Problem:
Line tally for the word "Left": count the lines below that contain it and reply with the number alone.

Records:
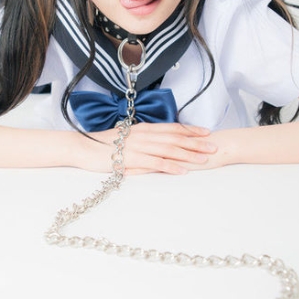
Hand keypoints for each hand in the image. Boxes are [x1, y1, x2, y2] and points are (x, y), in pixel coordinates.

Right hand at [81, 122, 217, 174]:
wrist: (83, 147)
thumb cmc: (103, 144)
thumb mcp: (126, 137)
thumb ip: (143, 140)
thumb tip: (157, 144)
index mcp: (143, 128)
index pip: (172, 127)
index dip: (190, 130)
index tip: (206, 132)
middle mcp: (144, 135)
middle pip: (175, 138)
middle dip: (196, 142)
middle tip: (214, 146)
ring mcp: (138, 147)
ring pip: (169, 150)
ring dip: (188, 154)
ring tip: (204, 159)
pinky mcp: (131, 159)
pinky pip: (155, 163)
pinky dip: (170, 166)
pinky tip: (182, 171)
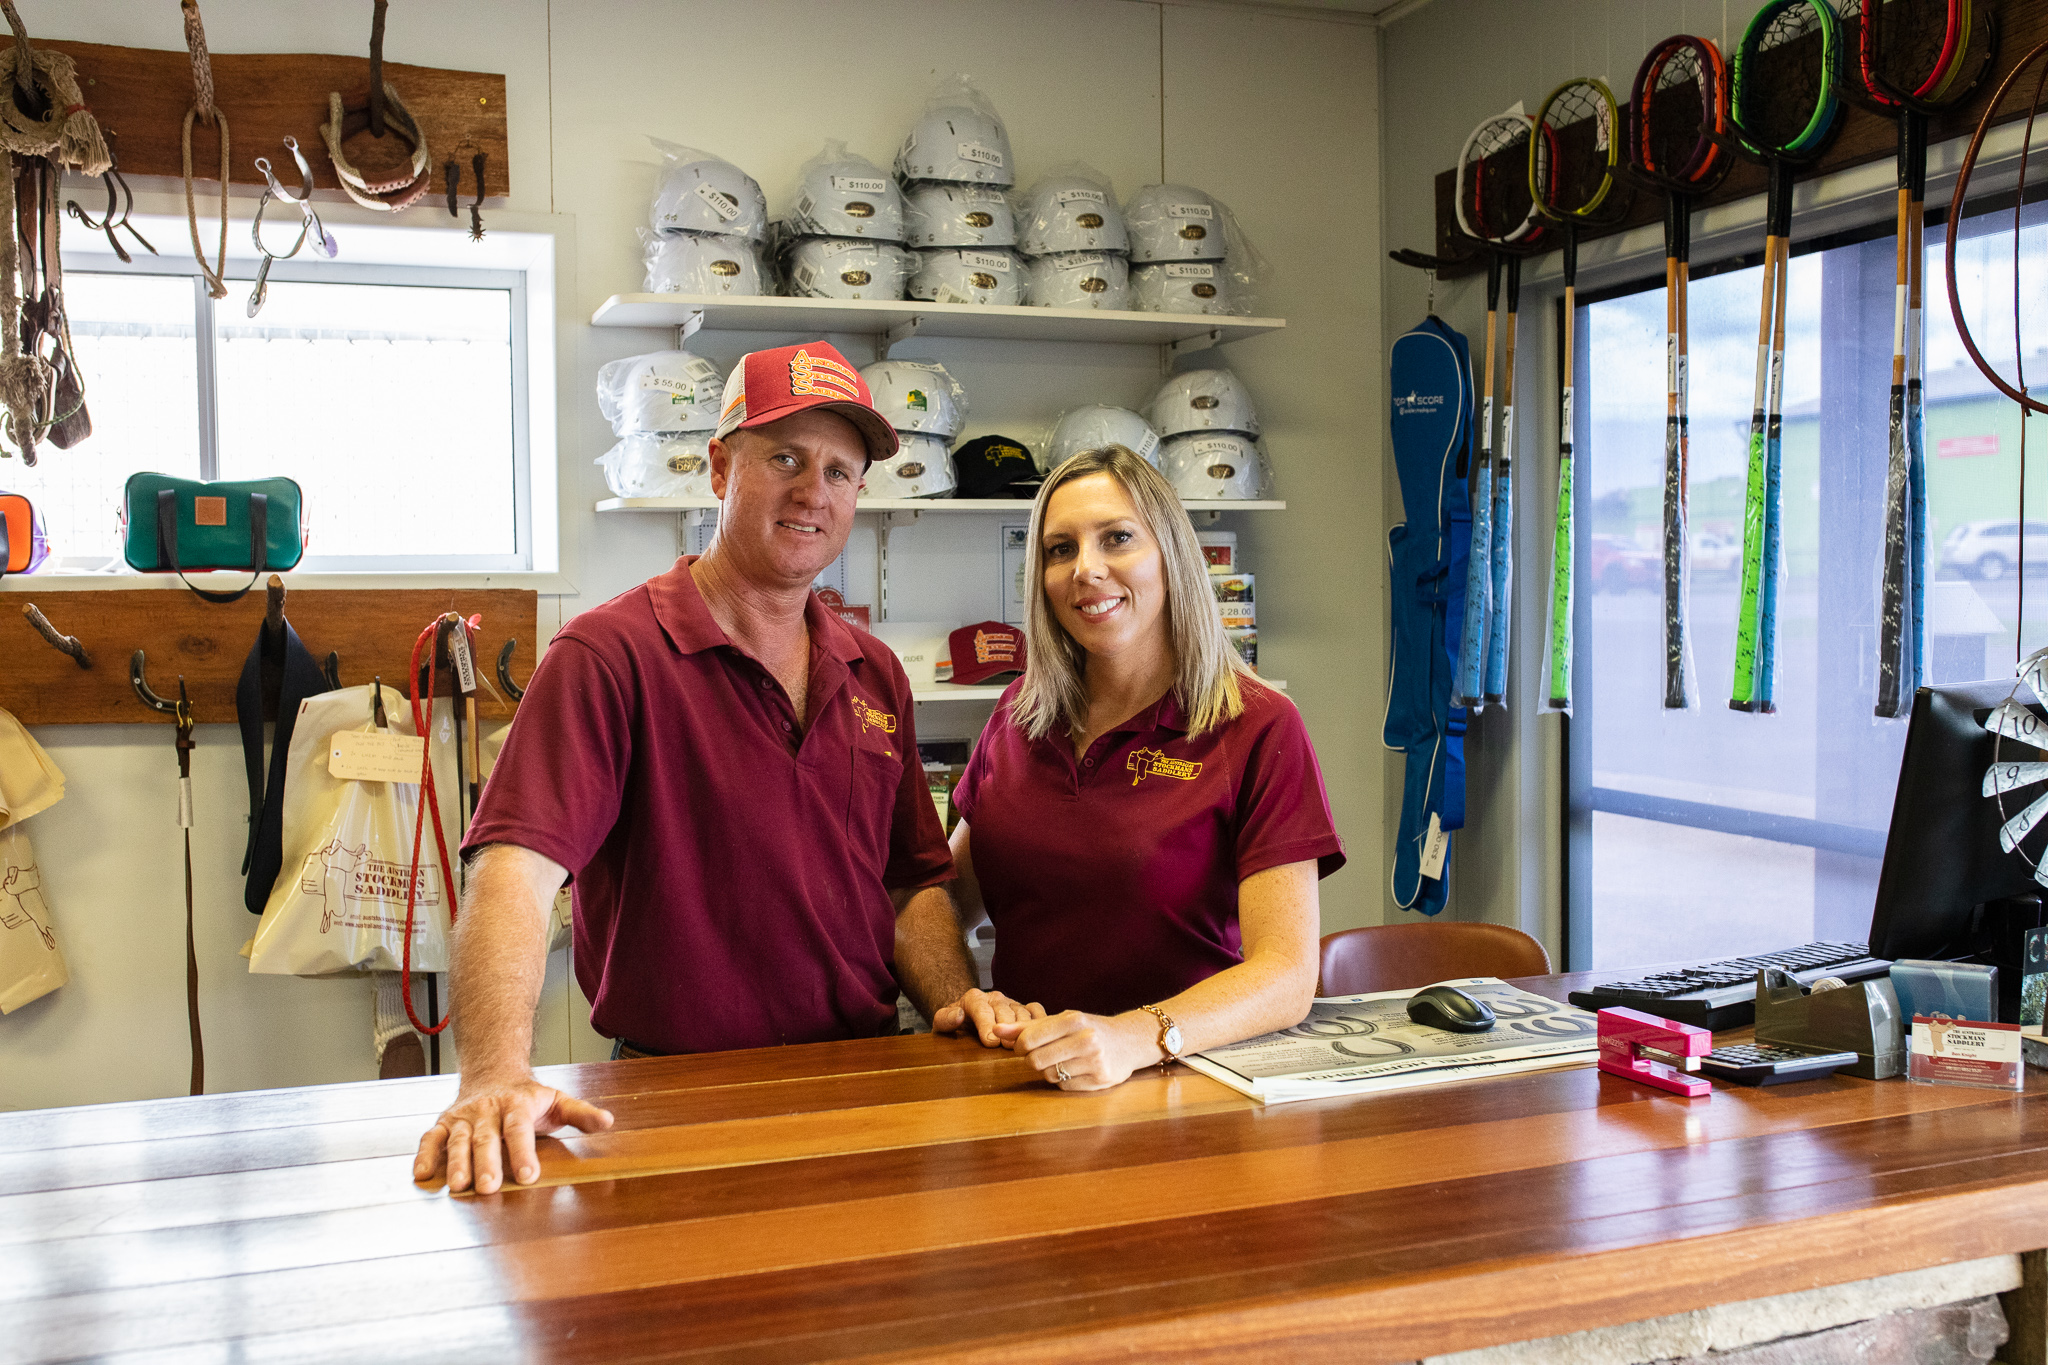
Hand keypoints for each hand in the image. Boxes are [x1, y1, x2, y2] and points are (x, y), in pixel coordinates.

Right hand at [413, 1078, 614, 1193]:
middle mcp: (487, 1110)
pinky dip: (424, 1154)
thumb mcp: (558, 1100)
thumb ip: (581, 1113)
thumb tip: (608, 1122)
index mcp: (517, 1104)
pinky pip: (430, 1138)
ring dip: (456, 1163)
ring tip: (458, 1186)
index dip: (523, 1152)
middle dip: (486, 1162)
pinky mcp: (443, 1123)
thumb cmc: (529, 1098)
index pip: (519, 1129)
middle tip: (488, 1188)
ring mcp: (463, 1116)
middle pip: (486, 1137)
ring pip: (456, 1139)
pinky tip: (422, 1175)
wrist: (493, 1073)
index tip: (528, 1176)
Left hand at [931, 988, 1044, 1045]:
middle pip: (1006, 1012)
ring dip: (1025, 1029)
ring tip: (1025, 1045)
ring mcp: (1012, 1003)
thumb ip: (945, 1019)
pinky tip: (1042, 1036)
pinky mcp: (1025, 1009)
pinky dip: (1042, 1021)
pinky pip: (1037, 1011)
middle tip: (1009, 1047)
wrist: (964, 1017)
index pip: (982, 1010)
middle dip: (1008, 1030)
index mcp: (974, 998)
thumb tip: (958, 1016)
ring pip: (1023, 1012)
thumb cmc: (954, 1024)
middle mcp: (995, 998)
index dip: (987, 1026)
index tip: (991, 1042)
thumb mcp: (941, 1023)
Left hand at [994, 1010, 1158, 1090]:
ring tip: (1063, 1059)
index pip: (1029, 1039)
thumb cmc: (1089, 1028)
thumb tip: (996, 1030)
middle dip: (1033, 1060)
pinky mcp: (1100, 1080)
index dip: (1019, 1046)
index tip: (1023, 1046)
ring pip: (1049, 1075)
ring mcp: (1094, 1061)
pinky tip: (1076, 1069)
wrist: (1129, 1041)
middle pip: (1035, 1061)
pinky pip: (1065, 1086)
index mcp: (1073, 1020)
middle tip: (1043, 1054)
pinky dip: (1065, 1080)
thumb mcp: (1061, 1020)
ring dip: (1049, 1070)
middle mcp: (1086, 1039)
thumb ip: (1028, 1027)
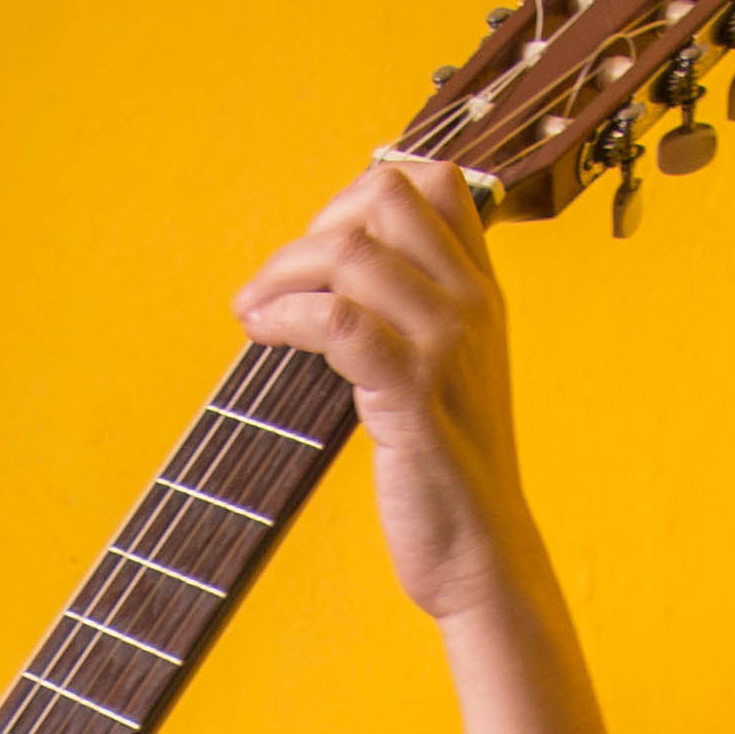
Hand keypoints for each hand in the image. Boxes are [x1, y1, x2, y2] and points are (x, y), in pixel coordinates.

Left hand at [233, 159, 541, 623]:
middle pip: (386, 196)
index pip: (435, 181)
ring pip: (353, 254)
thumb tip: (332, 271)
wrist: (481, 552)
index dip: (360, 195)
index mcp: (481, 290)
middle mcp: (471, 303)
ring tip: (253, 314)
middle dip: (312, 228)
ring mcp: (445, 346)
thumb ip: (409, 312)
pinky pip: (338, 322)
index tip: (322, 251)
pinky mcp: (413, 395)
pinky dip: (284, 318)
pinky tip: (261, 336)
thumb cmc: (448, 469)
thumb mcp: (446, 370)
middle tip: (279, 286)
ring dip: (281, 273)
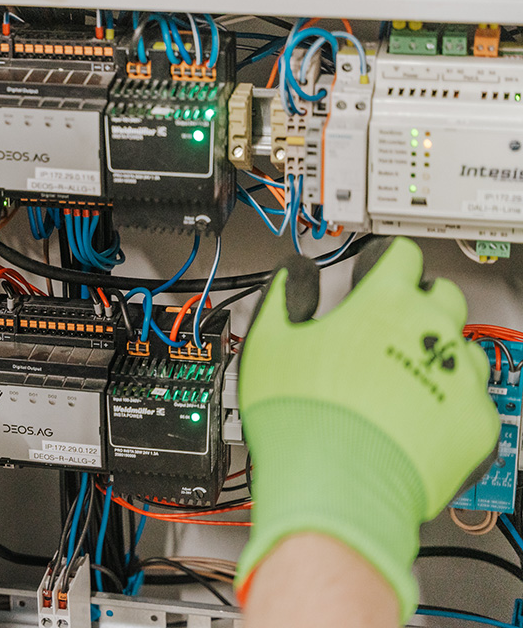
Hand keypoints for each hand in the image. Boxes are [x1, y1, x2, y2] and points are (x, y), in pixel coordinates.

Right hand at [235, 237, 498, 620]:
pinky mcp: (477, 425)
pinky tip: (417, 419)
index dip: (384, 262)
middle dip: (418, 303)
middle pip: (443, 296)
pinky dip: (449, 406)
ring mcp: (461, 380)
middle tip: (388, 328)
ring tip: (402, 380)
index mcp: (385, 304)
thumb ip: (285, 296)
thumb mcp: (270, 343)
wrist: (336, 488)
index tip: (376, 273)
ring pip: (464, 349)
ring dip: (438, 355)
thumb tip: (295, 275)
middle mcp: (433, 333)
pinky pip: (473, 403)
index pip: (402, 258)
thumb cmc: (302, 419)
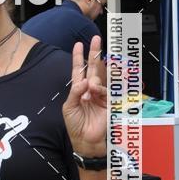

Solution:
3